__Problem description__: Every line in the entries that holds "them" should be identified and copied.
........
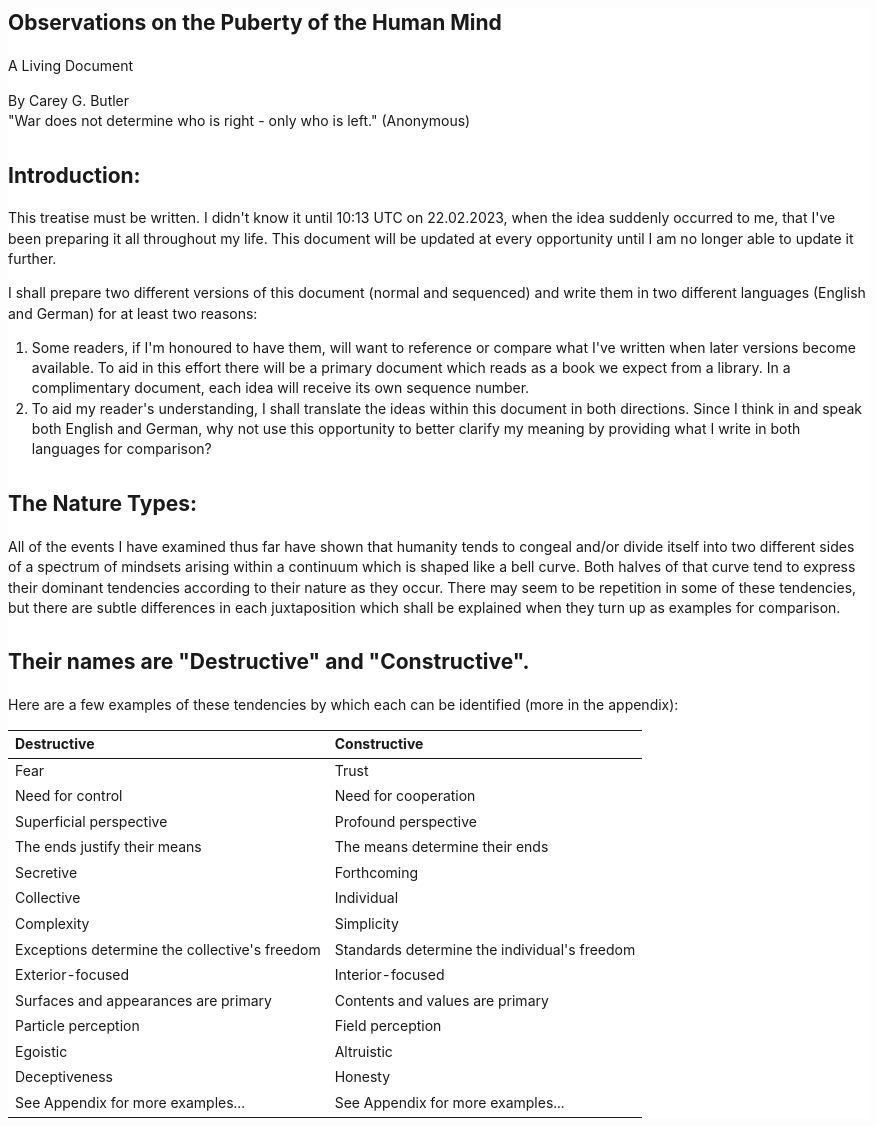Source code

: ## Observations on the Puberty of the Human Mind

A Living Document

By Carey G. Butler<br>"War does not determine who is right - only who is left." (Anonymous)

## Introduction:

This treatise must be written. I didn't know it until 10:13 UTC on 22.02.2023, when the idea suddenly occurred to me, that I've been preparing it all throughout my life. This document will be updated at every opportunity until I am no longer able to update it further.

I shall prepare two different versions of this document (normal and sequenced) and write them in two different languages (English and German) for at least two reasons:

1) Some readers, if I'm honoured to have them, will want to reference or compare what I've written when later versions become available. To aid in this effort there will be a primary document which reads as a book we expect from a library. In a complimentary document, each idea will receive its own sequence number.
2) To aid my reader's understanding, I shall translate the ideas within this document in both directions. Since I think in and speak both English and German, why not use this opportunity to better clarify my meaning by providing what I write in both languages for comparison?

## The Nature Types:

All of the events I have examined thus far have shown that humanity tends to congeal and/or divide itself into two different sides of a spectrum of mindsets arising within a continuum which is shaped like a bell curve. Both halves of that curve tend to express their dominant tendencies according to their nature as they occur. There may seem to be repetition in some of these tendencies, but there are subtle differences in each juxtaposition which shall be explained when they turn up as examples for comparison.

## Their names are "Destructive" and "Constructive".

Here are a few examples of these tendencies by which each can be identified (more in the appendix):

| Destructive                                   | Constructive                                 |
|:--------------------------------------------- |:-------------------------------------------- |
| Fear                                          | Trust                                        |
| Need for control                              | Need for cooperation                         |
| Superficial perspective                       | Profound perspective                         |
| The ends justify their means                  | The means determine their ends               |
| Secretive                                     | Forthcoming                                  |
| Collective                                    | Individual                                   |
| Complexity                                    | Simplicity                                   |
| Exceptions determine the collective's freedom | Standards determine the individual's freedom |
| Exterior-focused                              | Interior-focused                             |
| Surfaces and appearances are primary          | Contents and values are primary              |
| Particle perception                           | Field perception                             |
| Egoistic                                      | Altruistic                                   |
| Deceptiveness                                 | Honesty                                      |
| See Appendix for more examples...             | See Appendix for more examples...            |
........
__Reply__:
I shall prepare two different versions of this document (normal and sequenced) and write them in two different languages (English and German) for at least two reasons:
1) Some readers, if I'm honoured to have them, will want to reference or compare what I've written when later versions become available. To aid in this effort there will be a primary document which reads as a book we expect from a library. In a complimentary document, each idea will receive its own sequence number.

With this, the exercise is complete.